HP keeps rolling Unix security patches
August 4, 2009
The 3000 community doesn't patch its systems often, but moving your operations to the HP-UX platform will trigger more updates. HP-UX is based on Unix System V, one of the most widely installed environments in the world after Windows and Linux. No environment is breach-proof, but a shift to HP-UX requires a closer watch on patches than in MPE/iX.
While many of these HP-UX patches are only recommended, some critical security holes have to be closed by a patch. HP's rolled out two of these over the last three weeks. One patch only applies to HP ServiceGuard, a product not included on every HP-UX system, but in wide use on mission-critical servers.
But a patch from July 21 identified an "arbitrary code execution" hole for XNTP, the standard time service for Unix systems. Secunia.com called the exploit and the patch highly critical in its advisory. Kerberos also got a critical security patch, HPSBUX02421, last week.
HP has a free program that administrators install on HP-UX servers that "simplifies patch and security bulletin management." Did the HP 3000 ever need such a utility? 3000s eventually received PatchMan to monitor patches of all kinds, though few of the patches were created to respond to security holes. But the server's environment isn't built from an industry standard such as Unix.
HP Software Assistant (SWA) "analyzes a system (and some types of depots) for patch warnings, critical
defects, security bulletins, missing Quality Pack patch bundles, and
user-specified patches and patch chains" for HP-UX. Many Unix systems include this kind of auto-scan for patches; the Mac OS looks for patches as often as daily, and downloads them (without installing).
Automated HP 3000 environment checking was at its zenith with HP Predictive Support. Like SWA, users needed to enable Predictive manually. It was created in an era when 3000s were only networked on private nets, so HP had to install Predictive modems to enable the checks. But Predictive didn't check for security breaches. A HP Support customer could have the high-failure parts of 3000s -- disks, tapes and memory -- scanned regularly for potential faults. It could also monitor available disk space.
As with HP's 3000 support, Predictive became a casualty of the vendor's exit from the 3000 market.
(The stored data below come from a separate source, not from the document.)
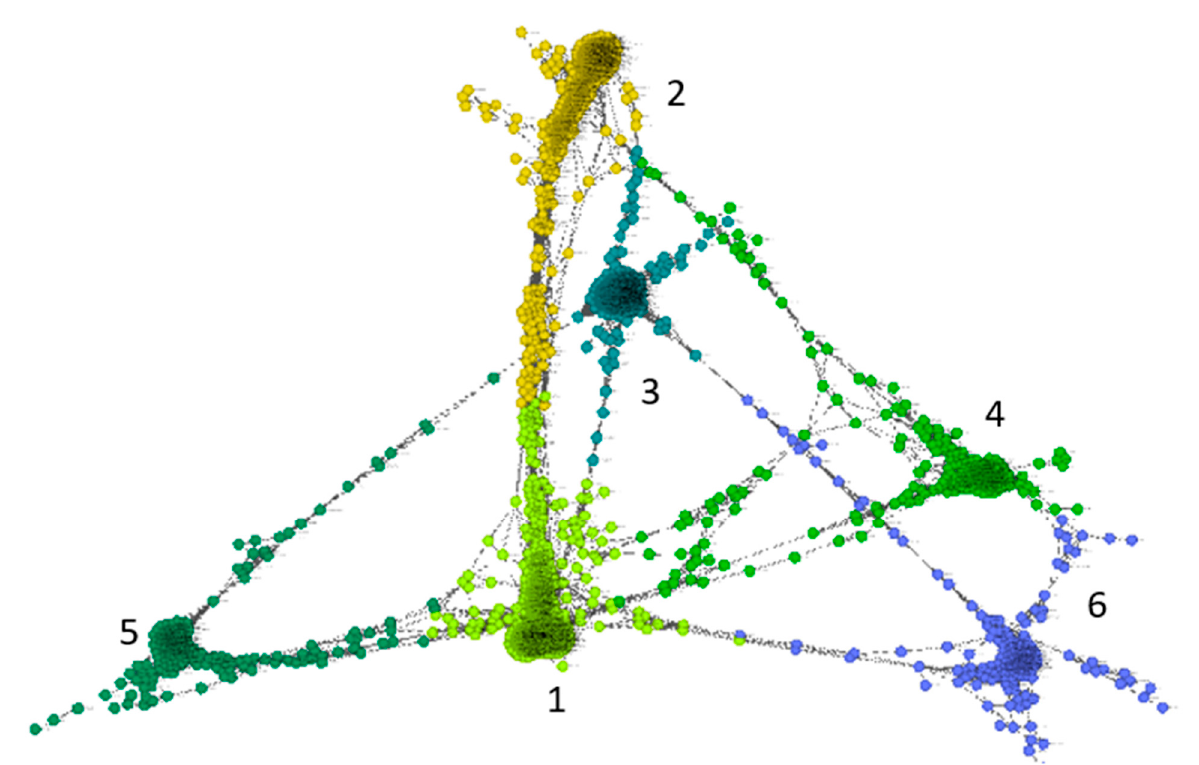
Figure 2. Correlation network clustering of operation taxonomic units (zOTUs) present in fish and plant compartments of an aquaponics system. Figure generated using Graphia software (r ≥ 0.95) and OUT data from V4 16S rRNA. Fish compartment zOTUs were best represented by clusters 1, 3, and 5, whereas plant compartment zOTUs were best represented by clusters 2, 4, and 6.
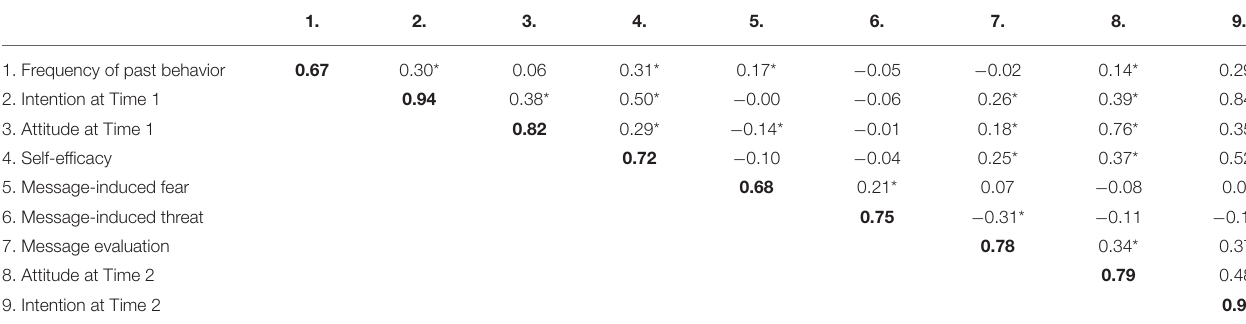
TABLE 2 | Convergent and discriminant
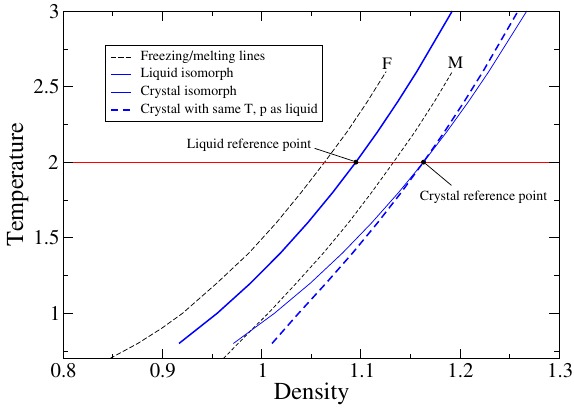
Figure 2: Illustration of how we calculate the driving force along a liquid isomorph (thick blue line) using data for the Lennard-Jones system. Notice that the liquid isomorph is to the right of the freezing line, that is, it is in the supercooled region. At a reference point on the liquid isomorph, specified by temperature T = 2.0, we know the crystal density which has the same pressure, and we know the driving force ∆ µ . We construct a crystal isomorph through that point. At a different temperature isomorph theory tells us the free energies on both isomorphs, but for a given temperature the pressures are the two isomorphs are no longer equal. A Taylor expansion gives the correction to the crystal’s free energy associated with fixing the pressure, and can also be used to find the corresponding crystal density (thick blue dashed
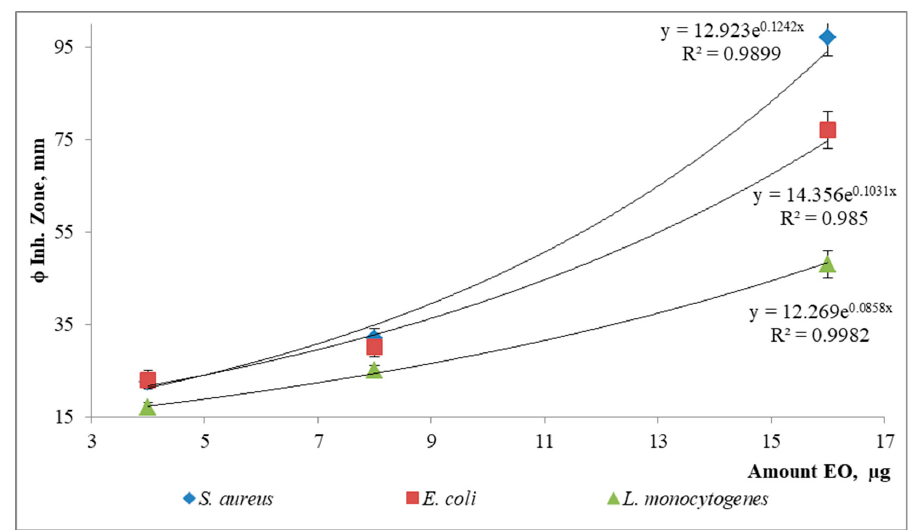
Figure 1. Effect of the EO amount on the inhibition of bacterial growth.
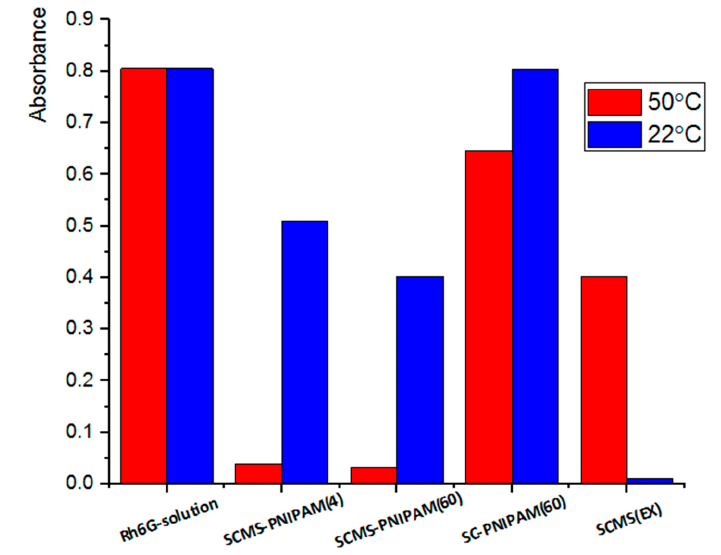
Figure 4. Adsorption of model rhodamine 6G (Rh6G) dye from its solution by various nanoparticles systems as measured by UV / Vis absorption of the supernatant at λ = 527 nm (max. absorbance of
The community got an October, 2006 notice that HP's labs were dropping sustaining engineering and connectivity support for Predictive. HP 9000s, OpenVMS, Linux and Windows systems replaced the functionality of Predictive with the Instant Support Enterprise Edition, starting in 2003. ISEE lasted until this June, when HP replaced it with HP Remote Support Pack and HP Insight Remote Support.
Security patches are free from HP, a vendor that's always watching for liability issues with its customers. HP Insight and Remote Support Pack are employed along with an HP support contract.